[Consegna 1] Nel testo sulle proteste in Iran, quante persone sono morte nell'abbattimento dell'aereo 752 dell'Ukraine International Airlines?
[Consegna 2] In base al testo sulle proteste in Iran, spiega in una-tre frasi perché le forze di sicurezza hanno risposto con la forza.
[Consegna 3] Fornisci il seguito del testo sulle proteste in Iran, riprendendo subito dopo la sua ultima frase.

[Blocco testo]
**********

Proteste in Iran: gli studenti in piazza contro i Pasdaran

Tra il 12 e il 13 gennaio la popolazione iraniana è tornata in piazza in diverse città, soprattutto nella capitale Teheran e ad Isfahan, per manifestare contro l’abbattimento dell’aereo 752 dell’Ukraine International Airlines, colpito per errore da un sistema di difesa antiaerea operato dalle Guardie della Rivoluzione (in farsi Sepah-e-Pasdaran). Nell’incidente sono rimasti uccise 176 persone, tra cui molti studenti e cittadini iraniani. Nonostante inizialmente ci fosse stato il respingimento delle accuse da parte dei Pasdaran, sabato 11 dicembre le autorità iraniane avevano ammesso l’accaduto, innescando l’ondata di proteste rivolte non tanto contro il governo, come accaduto in precedenza, quanto contro le istituzioni stesse della Repubblica Islamica, in primis la Guida Suprema Ali Khamenei e i Pasdaran. Le forze di sicurezza hanno risposto con la forza, per cercare di arginare la portata di un movimento di protesta che poche volte in passato aveva ricevuto un così ampio sostegno tra la società civile. Infatti, al coro della piazza, animata soprattutto da studenti, si sono successivamente uniti esponenti del mondo dell’informazione, dello sport e del cinema, principali volti del soft power iraniano negli ultimi anni.

L’ondata di proteste giunge in un momento estremamente delicato per l’Iran, in cui le difficoltà interne si sono sommate ad un’escalation nelle tensioni  con gli Stati Uniti, che hanno raggiunto un pericoloso nuovo apice in seguito al raid del 3 gennaio, che ha causato la morte di Qasem Soleimaini, comandante della Forza Qods dei Pasdaran. Se in un primo momento l’eliminazione del generale era stato un collante per la popolazione, unita da un senso di ritrovato patriottismo contro un gesto percepito come un’aggressione ai danni dello Stato persiano, la confusione causata dall’abbattimento dell’aereo ha fatto nuovamente emergere le criticità e la frammentazione della società all’interno della Repubblica Islamica. In un momento in cui la conflittualità con Washington non sembra avere presa sulla popolazione per serrare nuovamente i ranghi a sostegno delle istituzioni, la gestione delle proteste potrebbe o sanare o lacerare ulteriormente le ferite sociali e rivelarsi così un punto cruciale per la solidità della struttura interna al Paese nel prossimo futuro.

**********

[Record forniti]
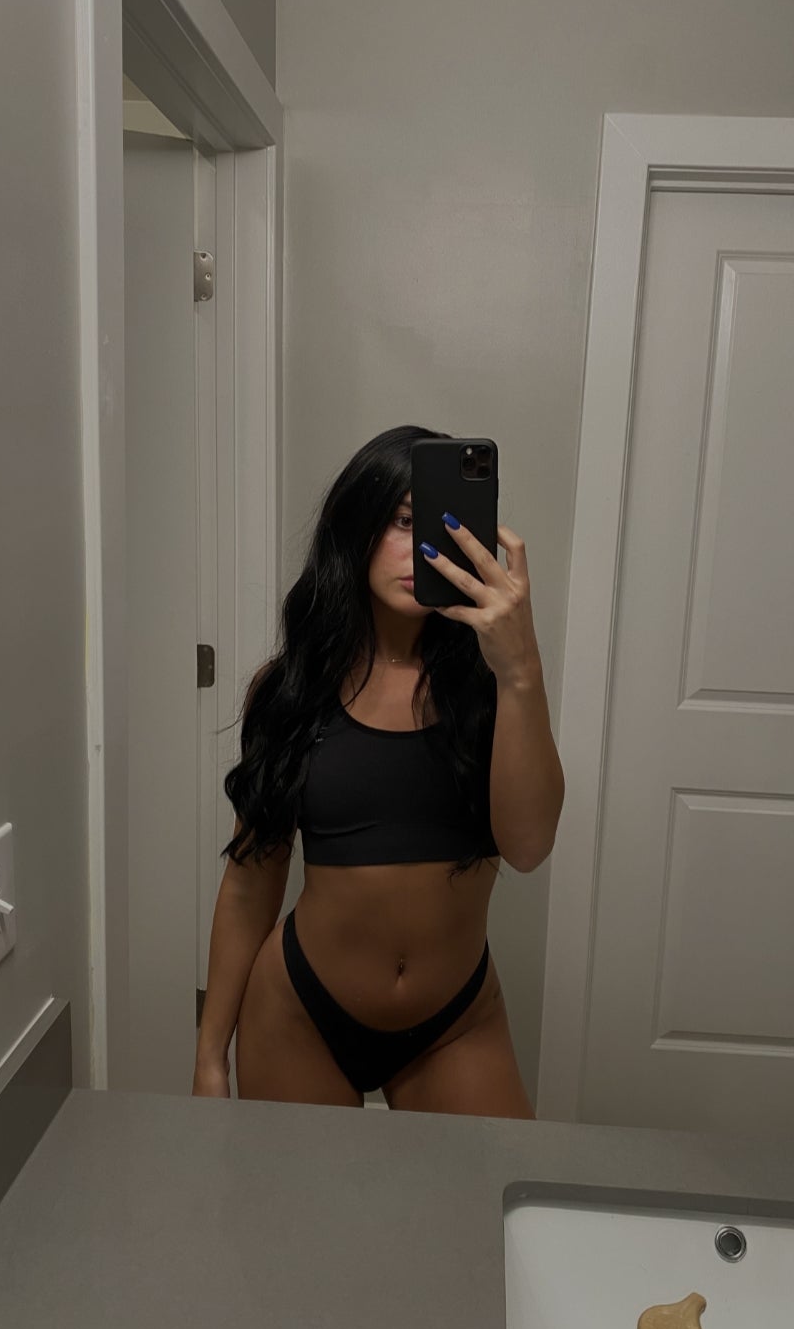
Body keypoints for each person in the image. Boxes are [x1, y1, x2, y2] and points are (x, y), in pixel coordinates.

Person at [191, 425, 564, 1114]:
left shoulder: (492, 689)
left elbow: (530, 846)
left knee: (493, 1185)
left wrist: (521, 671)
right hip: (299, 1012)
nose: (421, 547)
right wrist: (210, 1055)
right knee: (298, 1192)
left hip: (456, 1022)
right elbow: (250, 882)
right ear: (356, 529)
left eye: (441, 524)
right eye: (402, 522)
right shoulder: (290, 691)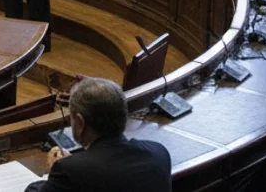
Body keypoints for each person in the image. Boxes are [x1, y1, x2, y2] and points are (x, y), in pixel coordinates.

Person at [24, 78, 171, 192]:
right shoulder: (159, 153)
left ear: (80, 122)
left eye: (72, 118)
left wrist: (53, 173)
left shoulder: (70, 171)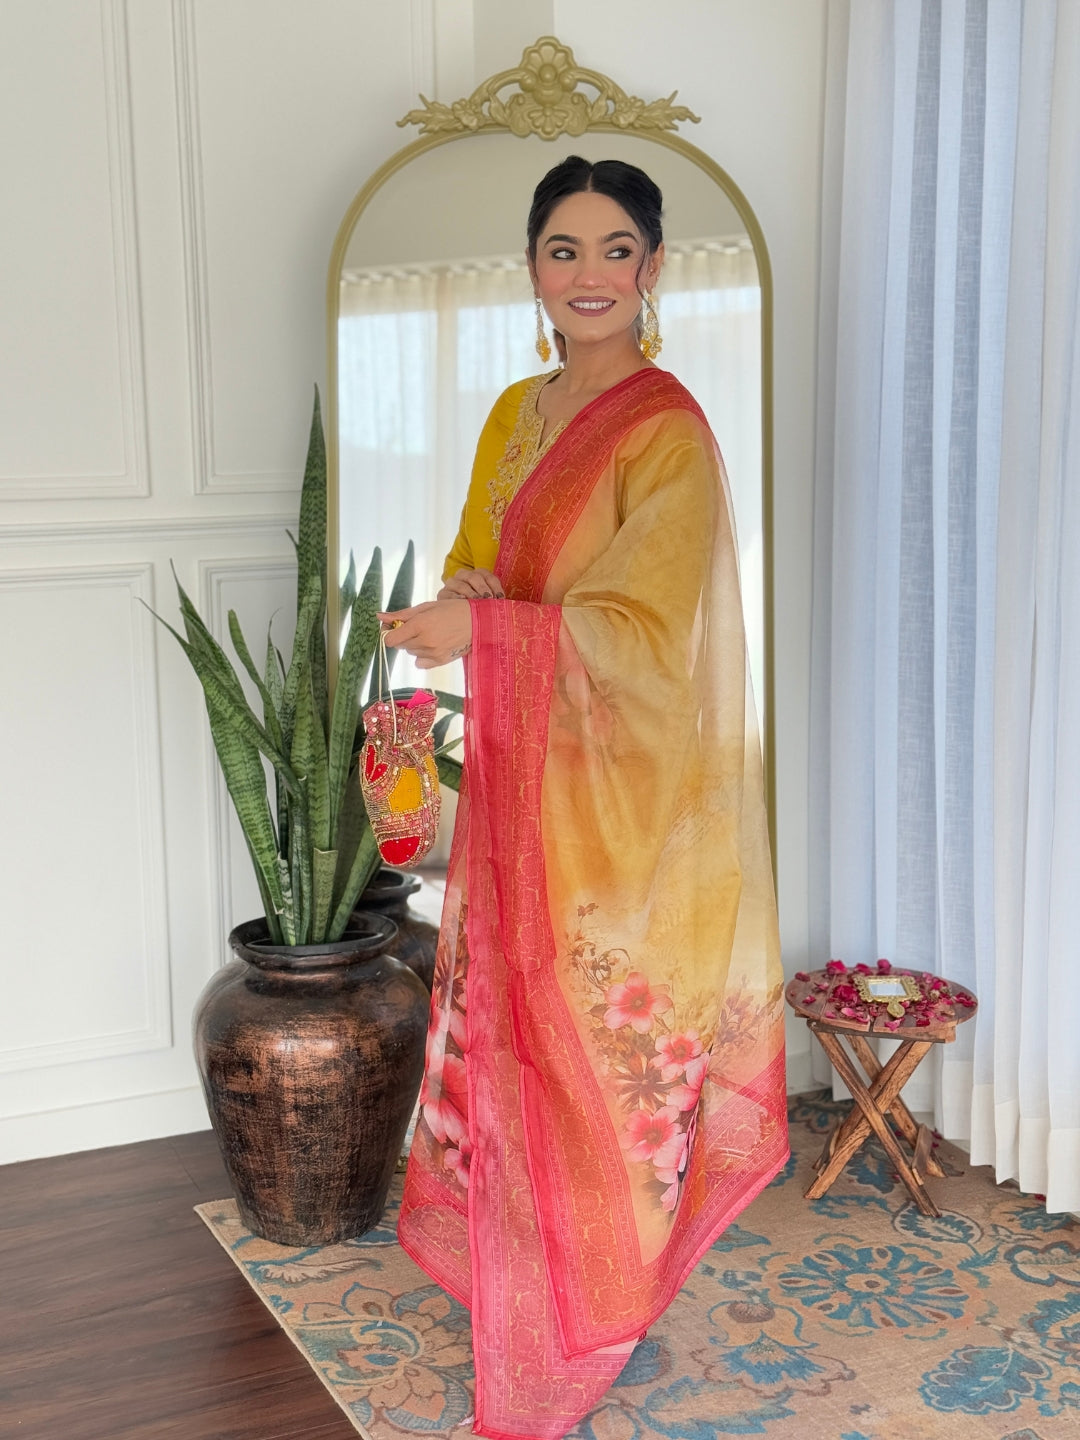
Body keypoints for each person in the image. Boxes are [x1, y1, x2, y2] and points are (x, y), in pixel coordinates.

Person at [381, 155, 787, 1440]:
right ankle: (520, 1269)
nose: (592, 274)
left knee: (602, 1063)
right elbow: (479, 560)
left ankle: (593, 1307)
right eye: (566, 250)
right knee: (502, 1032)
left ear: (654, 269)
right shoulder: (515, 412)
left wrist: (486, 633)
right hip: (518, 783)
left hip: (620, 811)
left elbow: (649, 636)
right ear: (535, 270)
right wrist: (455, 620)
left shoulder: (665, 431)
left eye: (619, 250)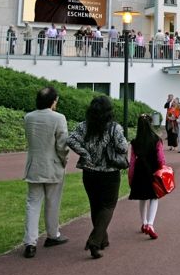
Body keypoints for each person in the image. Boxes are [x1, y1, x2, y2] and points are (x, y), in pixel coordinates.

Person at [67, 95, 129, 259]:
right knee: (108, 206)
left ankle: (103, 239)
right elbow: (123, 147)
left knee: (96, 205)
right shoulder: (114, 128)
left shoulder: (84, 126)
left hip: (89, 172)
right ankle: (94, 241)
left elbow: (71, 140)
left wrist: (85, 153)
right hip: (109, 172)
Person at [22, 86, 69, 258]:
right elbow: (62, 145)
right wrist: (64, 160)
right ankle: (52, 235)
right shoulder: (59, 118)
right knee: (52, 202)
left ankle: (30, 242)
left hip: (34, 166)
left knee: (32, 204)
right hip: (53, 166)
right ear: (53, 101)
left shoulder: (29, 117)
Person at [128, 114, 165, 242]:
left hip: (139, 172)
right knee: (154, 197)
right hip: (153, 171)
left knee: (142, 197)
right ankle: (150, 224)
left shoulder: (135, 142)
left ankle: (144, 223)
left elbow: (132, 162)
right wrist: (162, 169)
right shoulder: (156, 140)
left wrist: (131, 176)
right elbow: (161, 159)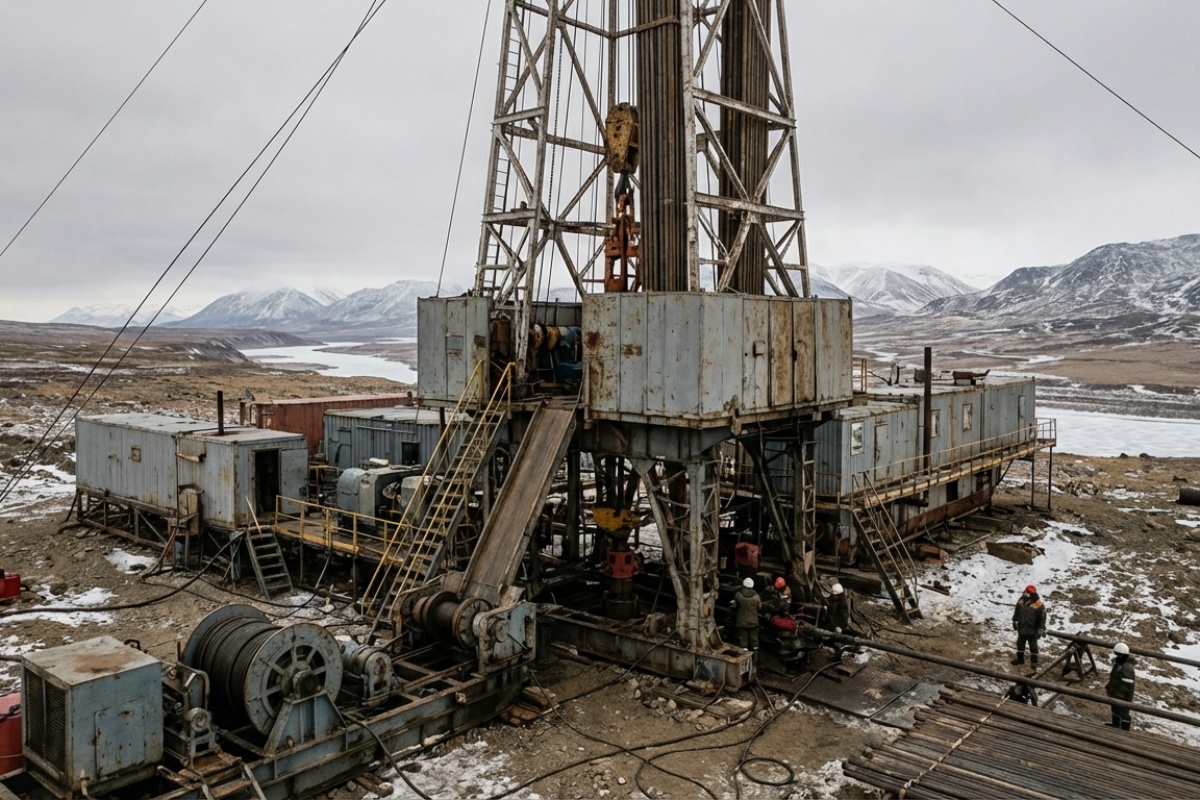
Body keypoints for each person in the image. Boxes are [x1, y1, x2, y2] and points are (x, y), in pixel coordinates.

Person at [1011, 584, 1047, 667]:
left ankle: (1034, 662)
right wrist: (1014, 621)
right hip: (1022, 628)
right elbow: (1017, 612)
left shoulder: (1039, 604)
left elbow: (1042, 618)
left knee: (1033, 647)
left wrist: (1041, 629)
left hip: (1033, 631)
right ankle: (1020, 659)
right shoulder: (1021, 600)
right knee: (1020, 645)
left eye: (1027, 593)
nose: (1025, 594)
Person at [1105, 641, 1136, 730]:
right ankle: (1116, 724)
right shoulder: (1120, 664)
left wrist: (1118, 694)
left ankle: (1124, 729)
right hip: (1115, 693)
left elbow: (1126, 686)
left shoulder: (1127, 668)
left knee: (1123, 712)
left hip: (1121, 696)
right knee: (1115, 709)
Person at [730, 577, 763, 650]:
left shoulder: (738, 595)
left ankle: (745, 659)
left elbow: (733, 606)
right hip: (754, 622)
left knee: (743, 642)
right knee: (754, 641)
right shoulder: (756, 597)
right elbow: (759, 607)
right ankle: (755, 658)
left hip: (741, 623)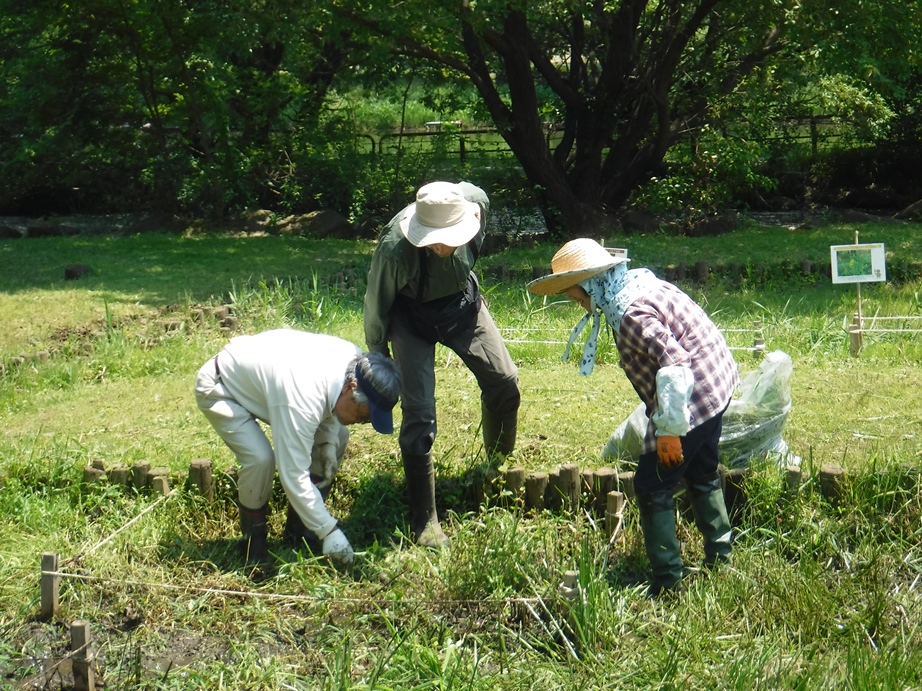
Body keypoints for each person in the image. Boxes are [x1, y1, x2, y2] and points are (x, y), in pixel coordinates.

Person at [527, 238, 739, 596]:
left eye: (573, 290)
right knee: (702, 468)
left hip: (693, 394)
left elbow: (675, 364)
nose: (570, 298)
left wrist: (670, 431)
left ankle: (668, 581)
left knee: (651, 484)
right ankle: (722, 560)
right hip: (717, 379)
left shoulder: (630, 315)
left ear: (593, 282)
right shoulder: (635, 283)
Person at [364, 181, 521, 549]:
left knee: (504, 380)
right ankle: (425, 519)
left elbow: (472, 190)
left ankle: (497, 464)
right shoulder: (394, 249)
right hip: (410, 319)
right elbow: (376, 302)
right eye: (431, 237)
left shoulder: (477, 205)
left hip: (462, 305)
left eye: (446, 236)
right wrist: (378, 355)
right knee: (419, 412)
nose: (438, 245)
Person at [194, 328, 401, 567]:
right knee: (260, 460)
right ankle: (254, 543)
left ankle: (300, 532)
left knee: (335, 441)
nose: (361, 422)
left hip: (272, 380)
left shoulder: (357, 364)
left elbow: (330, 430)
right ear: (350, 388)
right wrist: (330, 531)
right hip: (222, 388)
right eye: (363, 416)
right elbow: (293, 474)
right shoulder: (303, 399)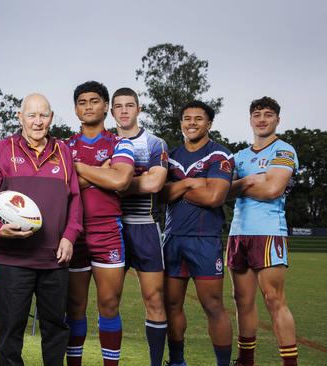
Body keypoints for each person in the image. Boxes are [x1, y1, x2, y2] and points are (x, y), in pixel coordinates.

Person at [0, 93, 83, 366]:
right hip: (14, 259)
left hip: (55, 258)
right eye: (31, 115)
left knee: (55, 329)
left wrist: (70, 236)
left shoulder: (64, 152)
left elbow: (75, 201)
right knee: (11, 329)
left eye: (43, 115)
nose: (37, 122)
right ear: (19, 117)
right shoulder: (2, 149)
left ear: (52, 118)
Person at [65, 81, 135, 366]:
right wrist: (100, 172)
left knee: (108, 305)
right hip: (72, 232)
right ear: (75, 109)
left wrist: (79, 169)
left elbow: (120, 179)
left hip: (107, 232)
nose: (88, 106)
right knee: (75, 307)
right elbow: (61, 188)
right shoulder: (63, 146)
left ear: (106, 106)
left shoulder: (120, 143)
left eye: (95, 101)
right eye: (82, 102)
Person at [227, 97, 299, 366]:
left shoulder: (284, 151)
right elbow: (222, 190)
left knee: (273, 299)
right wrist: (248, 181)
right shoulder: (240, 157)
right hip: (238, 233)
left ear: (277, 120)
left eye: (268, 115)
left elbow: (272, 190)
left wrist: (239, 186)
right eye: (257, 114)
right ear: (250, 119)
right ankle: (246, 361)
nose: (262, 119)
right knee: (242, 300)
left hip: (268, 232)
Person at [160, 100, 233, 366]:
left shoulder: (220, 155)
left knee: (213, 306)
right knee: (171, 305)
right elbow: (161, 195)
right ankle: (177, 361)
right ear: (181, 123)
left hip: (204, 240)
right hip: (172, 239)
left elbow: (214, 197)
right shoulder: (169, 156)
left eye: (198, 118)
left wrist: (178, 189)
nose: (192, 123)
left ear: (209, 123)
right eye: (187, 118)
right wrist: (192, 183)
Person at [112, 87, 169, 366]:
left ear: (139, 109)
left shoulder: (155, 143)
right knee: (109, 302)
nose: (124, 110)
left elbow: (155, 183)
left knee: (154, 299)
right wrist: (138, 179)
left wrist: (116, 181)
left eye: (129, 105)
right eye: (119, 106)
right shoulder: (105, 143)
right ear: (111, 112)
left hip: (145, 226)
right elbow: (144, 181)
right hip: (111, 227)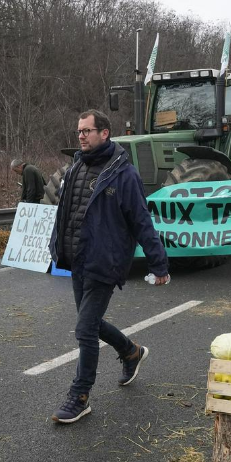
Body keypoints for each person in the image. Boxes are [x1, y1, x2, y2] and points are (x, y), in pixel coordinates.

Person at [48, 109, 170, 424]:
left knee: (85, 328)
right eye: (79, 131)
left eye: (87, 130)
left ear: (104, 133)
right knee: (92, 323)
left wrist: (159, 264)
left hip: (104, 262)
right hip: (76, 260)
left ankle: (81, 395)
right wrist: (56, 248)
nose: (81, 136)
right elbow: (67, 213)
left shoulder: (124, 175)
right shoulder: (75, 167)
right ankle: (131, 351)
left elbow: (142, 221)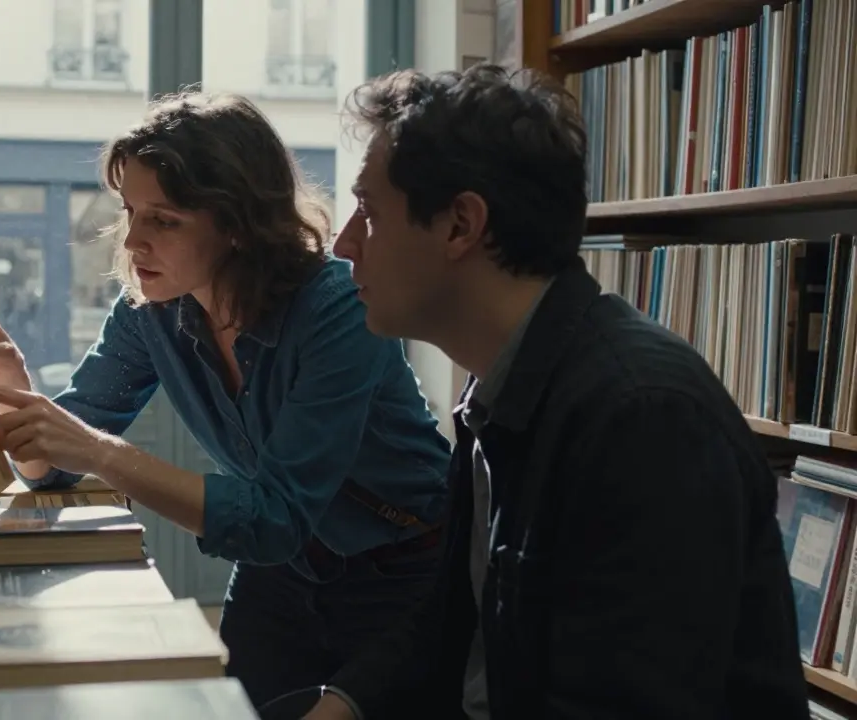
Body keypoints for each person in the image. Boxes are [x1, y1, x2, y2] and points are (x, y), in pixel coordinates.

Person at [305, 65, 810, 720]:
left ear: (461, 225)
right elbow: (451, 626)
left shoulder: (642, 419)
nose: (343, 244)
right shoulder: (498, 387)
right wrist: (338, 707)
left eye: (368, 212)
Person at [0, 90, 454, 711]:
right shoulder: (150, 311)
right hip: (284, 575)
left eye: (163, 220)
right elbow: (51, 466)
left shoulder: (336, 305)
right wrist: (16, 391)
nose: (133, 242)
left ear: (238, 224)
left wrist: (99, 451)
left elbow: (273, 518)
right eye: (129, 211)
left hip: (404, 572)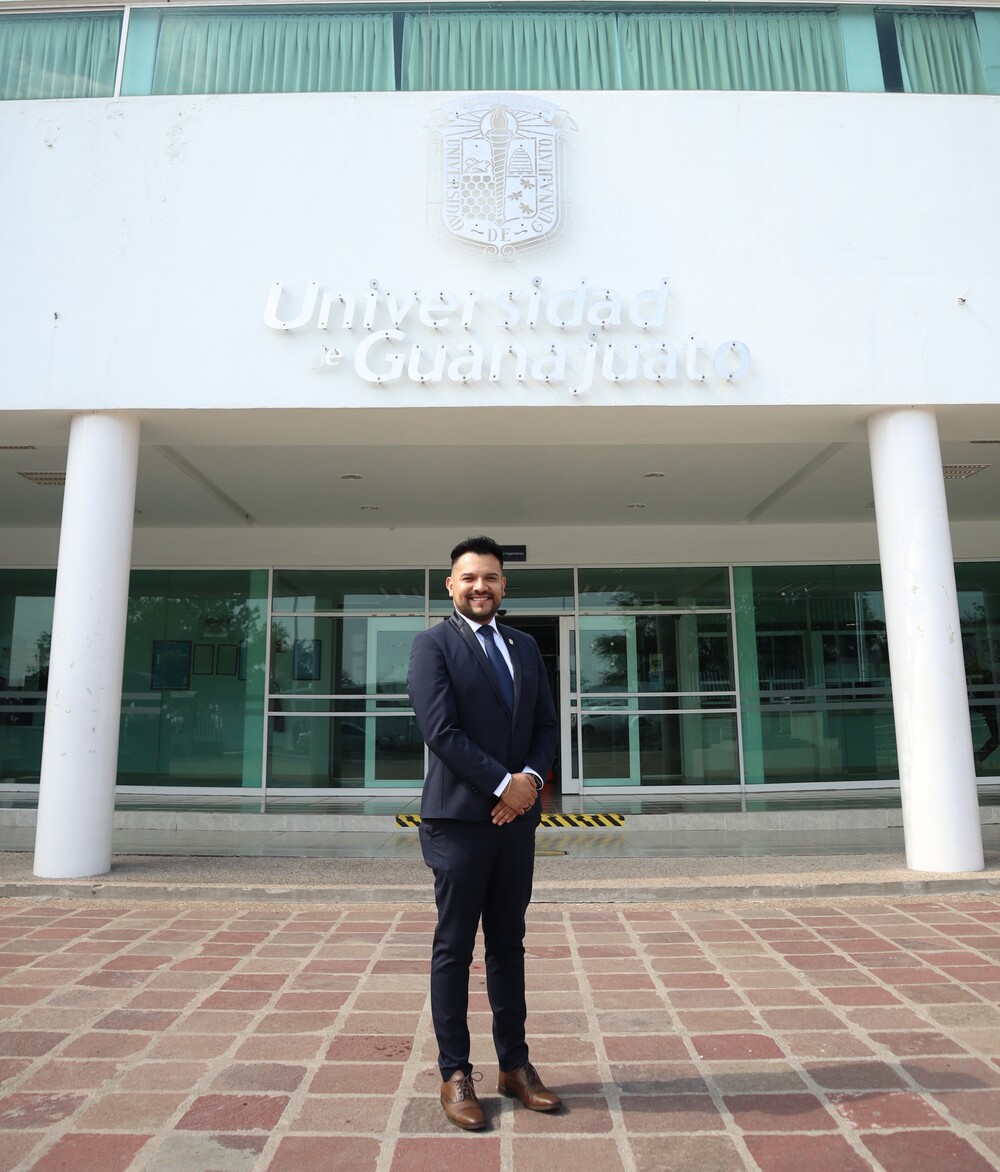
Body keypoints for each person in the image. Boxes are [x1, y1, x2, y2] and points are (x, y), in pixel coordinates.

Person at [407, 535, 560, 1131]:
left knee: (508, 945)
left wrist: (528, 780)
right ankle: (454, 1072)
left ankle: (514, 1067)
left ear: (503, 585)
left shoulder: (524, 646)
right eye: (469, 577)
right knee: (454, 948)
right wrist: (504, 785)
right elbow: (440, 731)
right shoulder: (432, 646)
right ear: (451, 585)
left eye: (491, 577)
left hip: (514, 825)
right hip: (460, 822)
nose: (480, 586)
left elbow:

**********

[Area risposta 1] 176 persone.

[Area risposta 2] Le forze di sicurezza hanno usato la forza per cercare di arginare la portata del movimento di protesta. Di rado, in passato, un movimento simile aveva ricevuto un sostegno così ampio nella società civile. Agli studenti si erano infatti uniti esponenti dell'informazione, dello sport e del cinema.

[Area risposta 3]
Oman: il nuovo sultano è Haitham bin Tariq Al Said

Qabus Al Said, sultano dell’Oman per circa 50 anni, è scomparso il 10 gennaio a causa di un cancro. Il suo posto è stato preso dal cugino Haitham bin Tariq Al Said, che ha prestato giuramento già l’11 gennaio.

La lunga malattia del Capo di Stato aveva portato la società omanita ad interrogarsi su chi sarebbe stato il degno successore del leader che più di tutti è riuscito a trasformare politicamente ed economicamente il Paese. Non avendo figli, Qabus aveva scritto le sue ultime volontà in una lettera, tenuta nascosta fino alla sua morte. Non era scontato, però, che l’avvicendamento avvenisse senza asperità. Infatti, sono diverse le componenti della famiglia regnante e delle élite omanite che avevano interesse a influenzare la successione.

Dunque, alla luce della linearità e della rapidità con cui si è svolto un passaggio così delicato, il nome di Haitham sembra rappresentare un punto di incontro delle diverse istanze giudicato adeguato. Ciò inoltre ha evitato l’avvio di una procedura farraginosa, tortuosa e incerta per determinare il nuovo Sultano, che avrebbe coinvolto la Famiglia reale, il Consiglio della Difesa, il Consiglio di Stato e altri alti organi omaniti. D’altronde, il nuovo Sultano aveva già svolto diversi ruoli governativi (è stato tra i promotori del programma di riforma economica e sviluppo “Oman 2040”) e ha buone connessioni con il tessuto economico nazionale e regionale, entrambe credenziali che possono averne sostenuto l’ascesa al potere.

Oltre alle sfide interne, Haitham dovrà misurarsi fin da subito con la pesante eredità del suo predecessore nella gestione delle tensioni regionali tra Iran e Stati sunniti. Un ruolo, quello di Paese mediatore ricoperto dall’Oman, la cui efficacia dipendeva in larga parte dalla forte leadership di Qabus. Ad ogni modo, nel suo discorso di insediamento, Haitham ha dichiarato di voler proseguire nel solco tracciato dal suo predecessore, continuando a proporre l’Oman come preziosa camera di compensazione in una fase accesa di competizione per l’egemonia regionale come quella attuale.